Giving up on The Dream

You come up with a title of a blog, and you think that at some level, it defines you. Then you realise, perhaps the balance is off, the definition is too strong, and perhaps, just perhaps you can’t justify the fight anymore.

So now the mother-wife person who would study is less the mother-wife person who is driven by some insatiable determination to find the funding to pursue her dream of studying for a PhD even if that is at great personal cost to herself and her family, and more the mother wife person who would exercise her mind with some good critical thinking and skill acquisition, in whatever sphere that may be. Less study, more learn.

Because yes, I need to exercise my mind, yes, I am more than just a wife, or mother, and yes, I would be terrible as a stay at home mum-housewife person, but I am the only wife The Dude has, and the only mother the Little Person has, and while they are willing to make sacrifices for me, perhaps I should be careful about what sacrifices I ask them to make. The Dude should not sacrifice his health, the Little Person her wellbeing just so that I can move them to another part of the country to pursue my dream.  Bearing in mind that one move will inevitably lead to another, and I don’t do moving cities particularly well myself.

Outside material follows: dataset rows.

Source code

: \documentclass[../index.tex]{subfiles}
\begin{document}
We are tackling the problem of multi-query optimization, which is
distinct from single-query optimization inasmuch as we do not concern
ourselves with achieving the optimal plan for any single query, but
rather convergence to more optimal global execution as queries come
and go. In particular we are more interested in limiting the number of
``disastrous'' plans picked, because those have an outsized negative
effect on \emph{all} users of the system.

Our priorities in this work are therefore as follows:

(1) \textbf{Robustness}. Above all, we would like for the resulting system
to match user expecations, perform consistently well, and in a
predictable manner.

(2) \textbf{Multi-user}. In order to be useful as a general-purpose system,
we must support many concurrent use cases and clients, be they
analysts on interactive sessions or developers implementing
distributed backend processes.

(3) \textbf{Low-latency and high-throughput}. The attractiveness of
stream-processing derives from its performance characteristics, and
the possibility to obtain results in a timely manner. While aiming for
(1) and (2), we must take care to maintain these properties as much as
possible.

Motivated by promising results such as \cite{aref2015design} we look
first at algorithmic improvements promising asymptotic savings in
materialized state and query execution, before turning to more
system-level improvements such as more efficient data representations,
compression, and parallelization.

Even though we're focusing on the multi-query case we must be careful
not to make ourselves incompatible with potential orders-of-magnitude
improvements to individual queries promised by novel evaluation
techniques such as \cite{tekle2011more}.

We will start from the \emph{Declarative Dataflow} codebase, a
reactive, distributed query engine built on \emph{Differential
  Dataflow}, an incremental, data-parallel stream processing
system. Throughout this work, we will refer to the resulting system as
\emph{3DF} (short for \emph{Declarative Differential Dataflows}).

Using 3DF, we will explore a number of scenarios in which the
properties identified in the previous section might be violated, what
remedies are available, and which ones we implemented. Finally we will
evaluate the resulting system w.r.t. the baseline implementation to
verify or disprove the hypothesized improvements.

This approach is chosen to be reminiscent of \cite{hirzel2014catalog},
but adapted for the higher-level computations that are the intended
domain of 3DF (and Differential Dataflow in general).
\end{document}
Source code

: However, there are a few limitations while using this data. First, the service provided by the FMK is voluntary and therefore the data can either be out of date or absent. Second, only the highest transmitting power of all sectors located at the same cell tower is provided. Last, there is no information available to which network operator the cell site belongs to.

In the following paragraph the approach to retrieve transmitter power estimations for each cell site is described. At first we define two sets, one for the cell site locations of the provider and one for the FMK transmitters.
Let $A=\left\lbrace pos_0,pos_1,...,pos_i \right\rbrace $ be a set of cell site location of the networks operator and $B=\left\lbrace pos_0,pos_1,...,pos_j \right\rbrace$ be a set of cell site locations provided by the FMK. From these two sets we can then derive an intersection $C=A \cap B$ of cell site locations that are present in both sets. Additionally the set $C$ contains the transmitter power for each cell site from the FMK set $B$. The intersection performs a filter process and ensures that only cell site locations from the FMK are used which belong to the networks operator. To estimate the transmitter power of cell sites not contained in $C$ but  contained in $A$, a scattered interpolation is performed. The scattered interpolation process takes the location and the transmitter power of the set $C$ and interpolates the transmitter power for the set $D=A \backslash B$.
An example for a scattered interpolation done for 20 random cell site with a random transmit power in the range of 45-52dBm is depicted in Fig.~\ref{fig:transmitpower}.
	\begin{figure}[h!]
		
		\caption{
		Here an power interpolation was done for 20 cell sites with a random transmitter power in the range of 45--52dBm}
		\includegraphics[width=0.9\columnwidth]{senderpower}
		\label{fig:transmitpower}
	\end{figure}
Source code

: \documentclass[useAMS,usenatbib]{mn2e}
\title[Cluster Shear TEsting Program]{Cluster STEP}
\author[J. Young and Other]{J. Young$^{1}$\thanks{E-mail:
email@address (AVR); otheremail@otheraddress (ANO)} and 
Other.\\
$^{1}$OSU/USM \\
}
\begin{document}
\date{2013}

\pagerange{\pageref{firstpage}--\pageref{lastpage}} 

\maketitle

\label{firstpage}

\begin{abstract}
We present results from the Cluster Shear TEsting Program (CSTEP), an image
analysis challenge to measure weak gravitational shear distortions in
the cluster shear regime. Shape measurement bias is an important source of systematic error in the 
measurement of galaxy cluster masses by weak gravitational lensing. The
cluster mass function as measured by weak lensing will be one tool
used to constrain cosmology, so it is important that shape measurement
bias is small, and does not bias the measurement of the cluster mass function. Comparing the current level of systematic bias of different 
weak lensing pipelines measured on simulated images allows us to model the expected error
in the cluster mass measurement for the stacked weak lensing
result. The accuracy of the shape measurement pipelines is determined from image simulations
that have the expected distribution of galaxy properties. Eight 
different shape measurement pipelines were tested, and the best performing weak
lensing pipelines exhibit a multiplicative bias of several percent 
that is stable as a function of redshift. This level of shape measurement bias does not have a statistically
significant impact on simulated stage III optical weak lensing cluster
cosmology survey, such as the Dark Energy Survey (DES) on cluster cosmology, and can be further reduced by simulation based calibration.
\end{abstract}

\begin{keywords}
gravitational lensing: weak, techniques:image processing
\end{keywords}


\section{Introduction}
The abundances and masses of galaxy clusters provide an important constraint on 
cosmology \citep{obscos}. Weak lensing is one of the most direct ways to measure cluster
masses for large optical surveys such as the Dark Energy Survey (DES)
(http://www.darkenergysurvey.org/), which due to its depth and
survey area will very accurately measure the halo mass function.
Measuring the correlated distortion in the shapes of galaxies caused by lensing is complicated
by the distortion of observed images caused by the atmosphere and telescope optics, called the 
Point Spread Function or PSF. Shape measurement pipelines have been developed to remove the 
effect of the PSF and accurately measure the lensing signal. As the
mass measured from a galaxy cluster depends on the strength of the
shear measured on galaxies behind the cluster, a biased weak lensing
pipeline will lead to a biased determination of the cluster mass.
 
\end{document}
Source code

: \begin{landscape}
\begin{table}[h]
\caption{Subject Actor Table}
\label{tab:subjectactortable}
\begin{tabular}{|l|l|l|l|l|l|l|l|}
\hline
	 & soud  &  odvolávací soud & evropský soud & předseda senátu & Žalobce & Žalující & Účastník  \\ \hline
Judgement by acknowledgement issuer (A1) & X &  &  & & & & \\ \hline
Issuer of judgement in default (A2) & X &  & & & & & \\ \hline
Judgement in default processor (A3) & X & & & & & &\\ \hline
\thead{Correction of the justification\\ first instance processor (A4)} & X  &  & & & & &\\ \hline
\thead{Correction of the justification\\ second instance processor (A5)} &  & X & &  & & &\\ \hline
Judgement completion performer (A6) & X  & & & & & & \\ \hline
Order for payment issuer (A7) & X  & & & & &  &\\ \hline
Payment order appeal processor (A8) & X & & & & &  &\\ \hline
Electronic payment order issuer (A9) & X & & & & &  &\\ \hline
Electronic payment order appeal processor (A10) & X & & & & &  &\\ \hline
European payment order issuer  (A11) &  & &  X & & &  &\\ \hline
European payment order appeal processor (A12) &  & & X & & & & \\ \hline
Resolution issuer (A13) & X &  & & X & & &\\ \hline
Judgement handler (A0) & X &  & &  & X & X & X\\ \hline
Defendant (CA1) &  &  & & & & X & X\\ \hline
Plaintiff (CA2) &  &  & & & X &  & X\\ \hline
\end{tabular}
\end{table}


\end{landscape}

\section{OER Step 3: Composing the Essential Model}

Of course, if the economy were better, if the system were better, I wouldn’t have to make this choice. But it’s not, and I can’t do anything to change it. Instead I can try to turn thing to my advantage. Take my skills for a spin in a whole new arena. Polish my economy cooking skills. Ponder the metaphor of living a “life preserved” (more on this another time). Catch up on my blogging. Celebrate the victories of starting school with Little Person, and help her learn some of those crucial lifeskills and habits that will set her up for a well-adjusted adulthood. Finally get to the bottom of the sockpile (perhaps) And definitely start working on using my creative skills to generate an income. Less stay at home mum, more work at home mum. Stay is such a static word.

Perhaps I missed my calling, I should’ve gone into marketing.

(With apologies for the lack of an anecdote to accompany these musings. I’m out of practice.)